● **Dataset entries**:
■ ■ ■ ■ ■

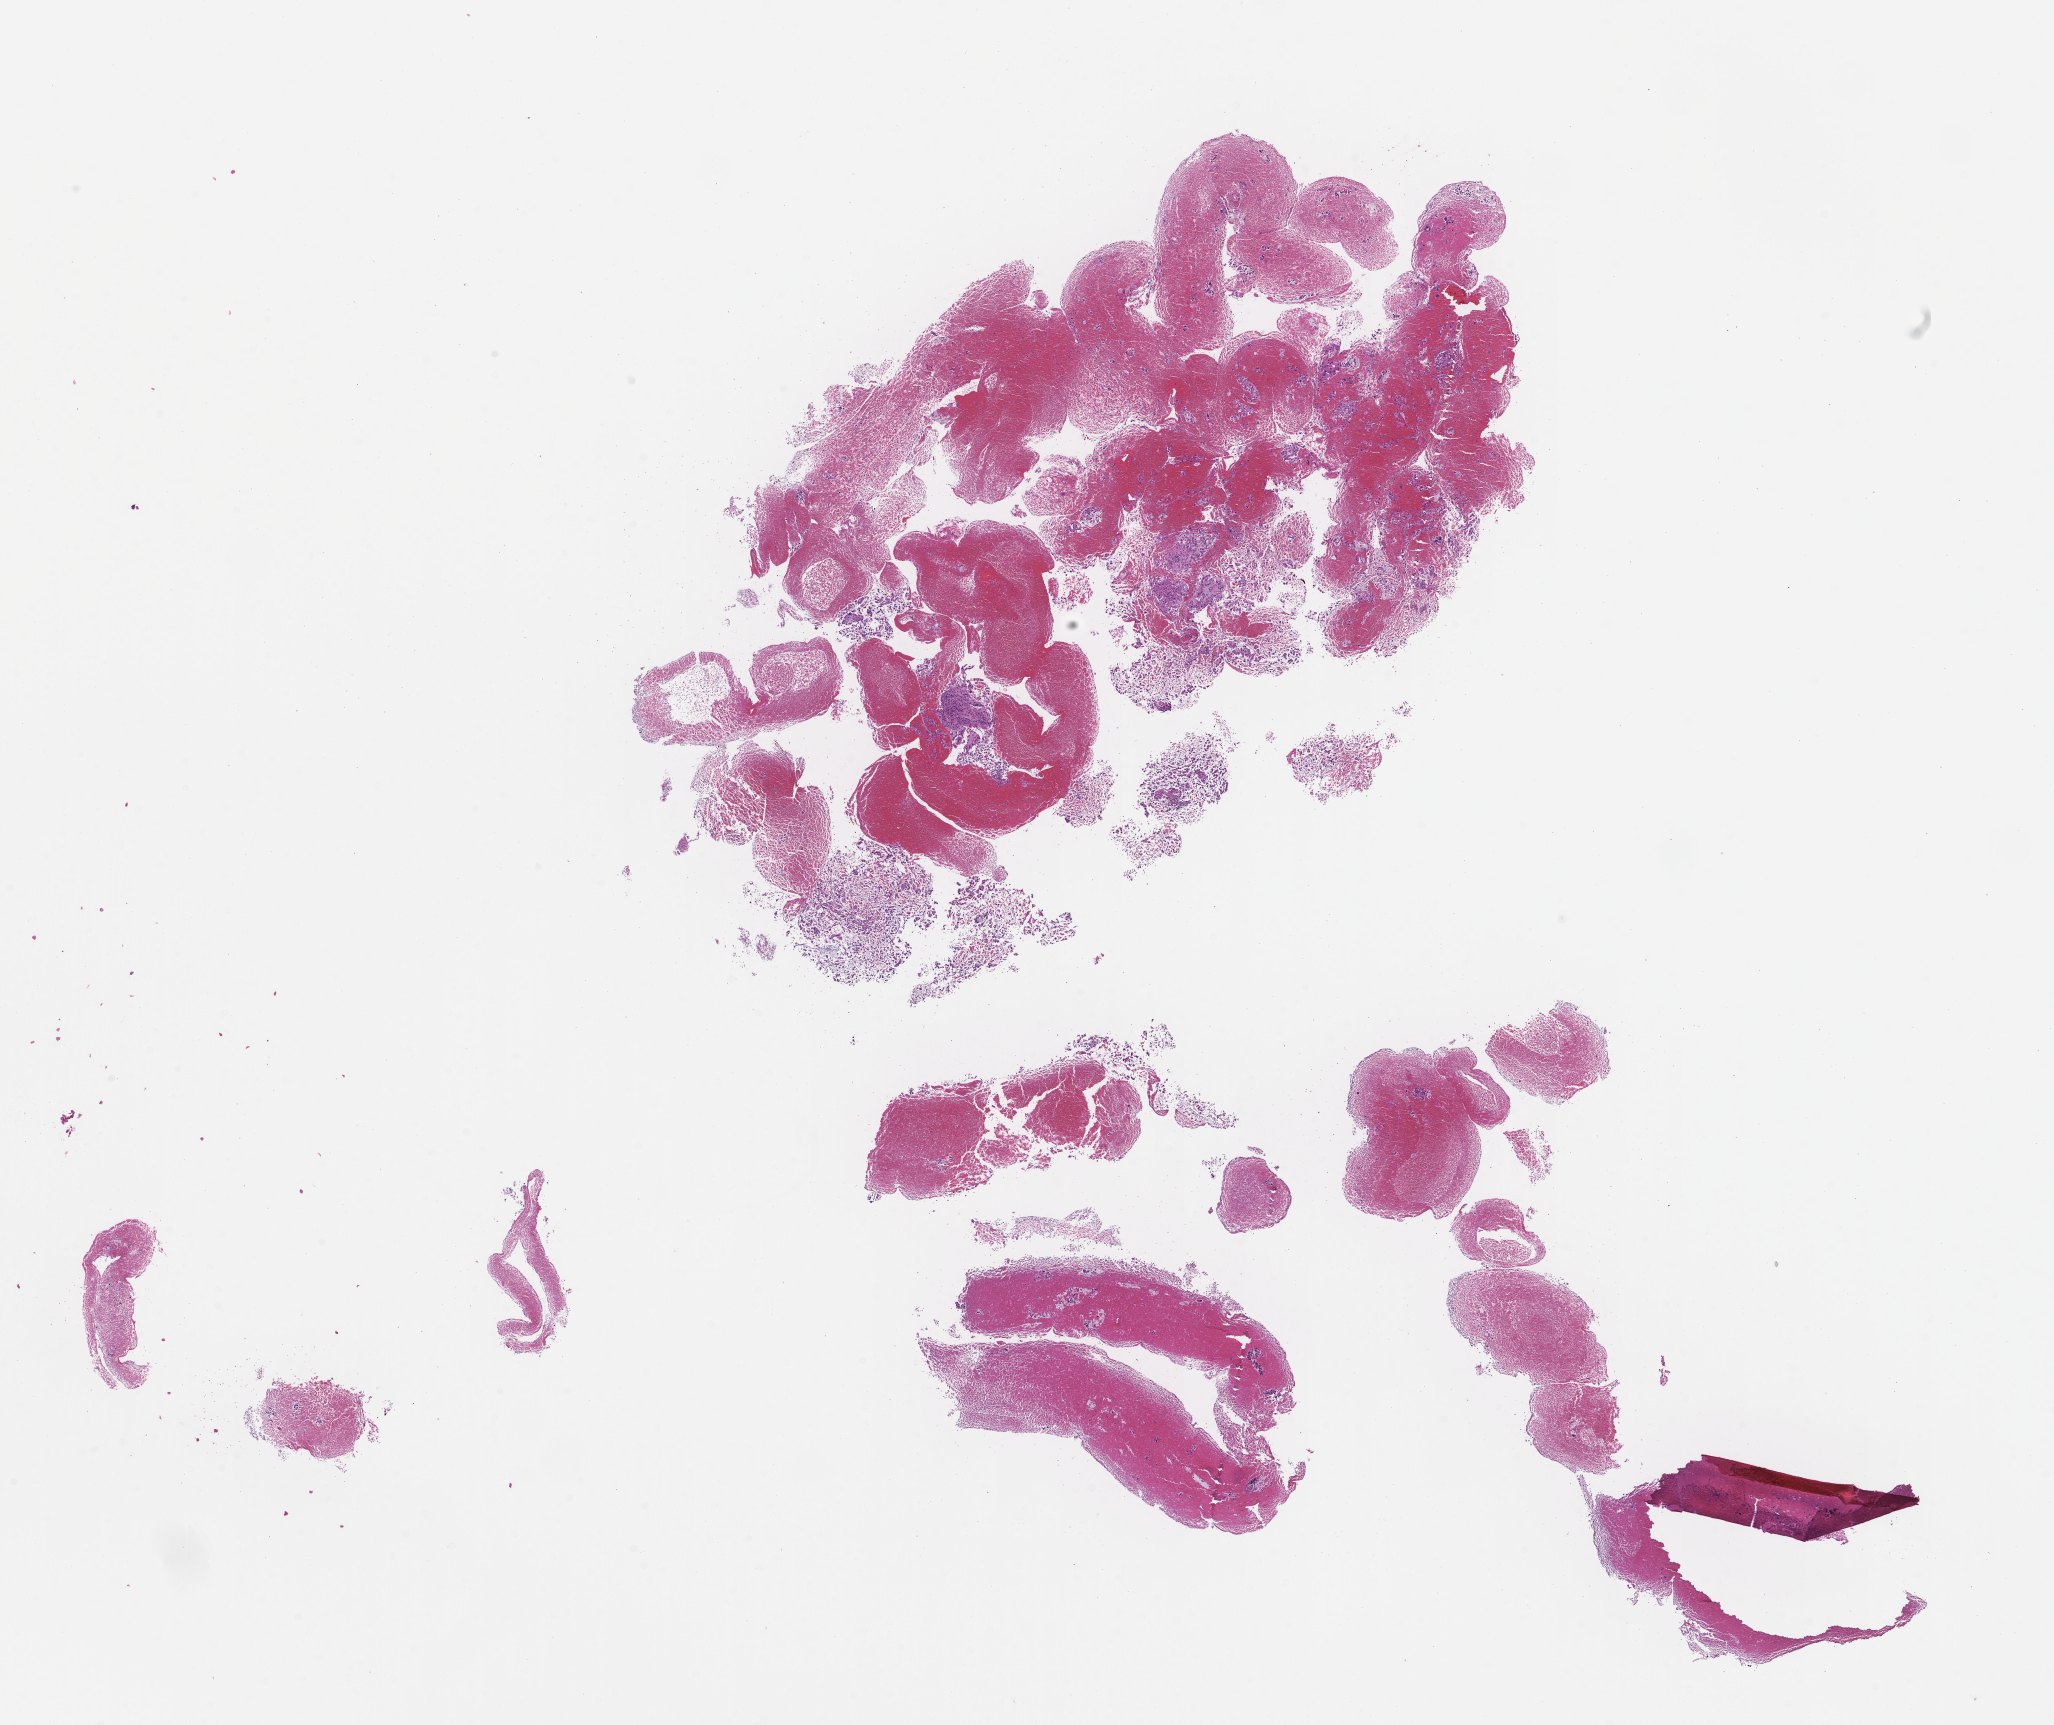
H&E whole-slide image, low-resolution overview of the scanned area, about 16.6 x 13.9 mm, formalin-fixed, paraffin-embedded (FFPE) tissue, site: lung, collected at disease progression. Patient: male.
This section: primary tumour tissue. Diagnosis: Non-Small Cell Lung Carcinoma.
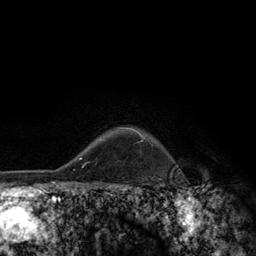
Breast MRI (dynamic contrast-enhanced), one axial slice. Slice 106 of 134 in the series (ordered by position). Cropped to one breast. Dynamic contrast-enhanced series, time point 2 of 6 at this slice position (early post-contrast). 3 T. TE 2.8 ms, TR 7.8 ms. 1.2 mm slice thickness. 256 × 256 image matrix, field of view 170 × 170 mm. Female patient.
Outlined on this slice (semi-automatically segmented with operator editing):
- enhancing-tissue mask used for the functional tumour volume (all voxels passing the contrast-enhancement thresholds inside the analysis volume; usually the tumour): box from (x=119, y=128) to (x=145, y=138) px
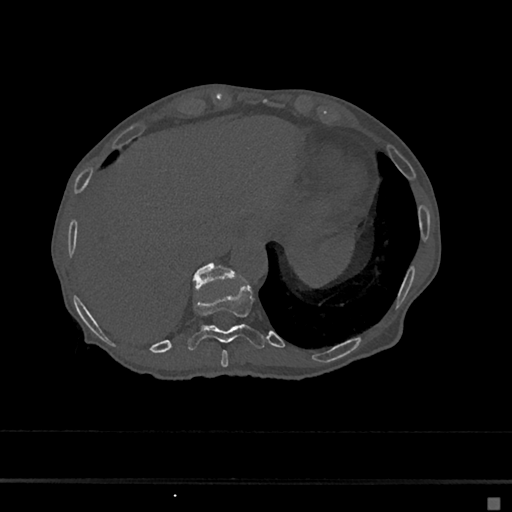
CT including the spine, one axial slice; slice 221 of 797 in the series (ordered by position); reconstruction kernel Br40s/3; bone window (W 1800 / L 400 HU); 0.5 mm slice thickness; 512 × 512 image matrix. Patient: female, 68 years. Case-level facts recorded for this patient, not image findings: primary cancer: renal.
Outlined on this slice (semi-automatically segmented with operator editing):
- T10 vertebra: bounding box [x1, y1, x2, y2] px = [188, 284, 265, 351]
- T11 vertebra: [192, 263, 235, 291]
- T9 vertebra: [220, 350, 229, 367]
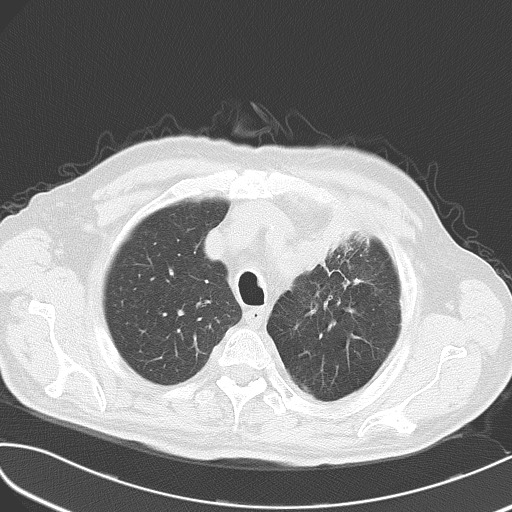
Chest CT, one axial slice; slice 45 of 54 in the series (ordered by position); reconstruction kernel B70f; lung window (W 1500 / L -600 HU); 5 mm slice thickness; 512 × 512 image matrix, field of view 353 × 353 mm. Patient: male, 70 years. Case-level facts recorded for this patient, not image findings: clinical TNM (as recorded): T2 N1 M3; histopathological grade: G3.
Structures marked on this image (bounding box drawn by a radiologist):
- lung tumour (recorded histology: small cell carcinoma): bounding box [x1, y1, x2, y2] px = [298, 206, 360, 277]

■ ■ ■ ■ ■

A verbatim copy of every record above is required, with all pictures omitted.

H&E whole-slide image, low-resolution overview of the scanned area, about 16.6 x 13.9 mm, formalin-fixed, paraffin-embedded (FFPE) tissue, site: lung, collected at disease progression. Patient: male.
This section: primary tumour tissue. Diagnosis: Non-Small Cell Lung Carcinoma.
Breast MRI (dynamic contrast-enhanced), one axial slice. Slice 106 of 134 in the series (ordered by position). Cropped to one breast. Dynamic contrast-enhanced series, time point 2 of 6 at this slice position (early post-contrast). 3 T. TE 2.8 ms, TR 7.8 ms. 1.2 mm slice thickness. 256 × 256 image matrix, field of view 170 × 170 mm. Female patient.
Outlined on this slice (semi-automatically segmented with operator editing):
- enhancing-tissue mask used for the functional tumour volume (all voxels passing the contrast-enhancement thresholds inside the analysis volume; usually the tumour): box from (x=119, y=128) to (x=145, y=138) px
CT including the spine, one axial slice; slice 221 of 797 in the series (ordered by position); reconstruction kernel Br40s/3; bone window (W 1800 / L 400 HU); 0.5 mm slice thickness; 512 × 512 image matrix. Patient: female, 68 years. Case-level facts recorded for this patient, not image findings: primary cancer: renal.
Outlined on this slice (semi-automatically segmented with operator editing):
- T10 vertebra: bounding box [x1, y1, x2, y2] px = [188, 284, 265, 351]
- T11 vertebra: [192, 263, 235, 291]
- T9 vertebra: [220, 350, 229, 367]
Chest CT, one axial slice; slice 45 of 54 in the series (ordered by position); reconstruction kernel B70f; lung window (W 1500 / L -600 HU); 5 mm slice thickness; 512 × 512 image matrix, field of view 353 × 353 mm. Patient: male, 70 years. Case-level facts recorded for this patient, not image findings: clinical TNM (as recorded): T2 N1 M3; histopathological grade: G3.
Structures marked on this image (bounding box drawn by a radiologist):
- lung tumour (recorded histology: small cell carcinoma): bounding box [x1, y1, x2, y2] px = [298, 206, 360, 277]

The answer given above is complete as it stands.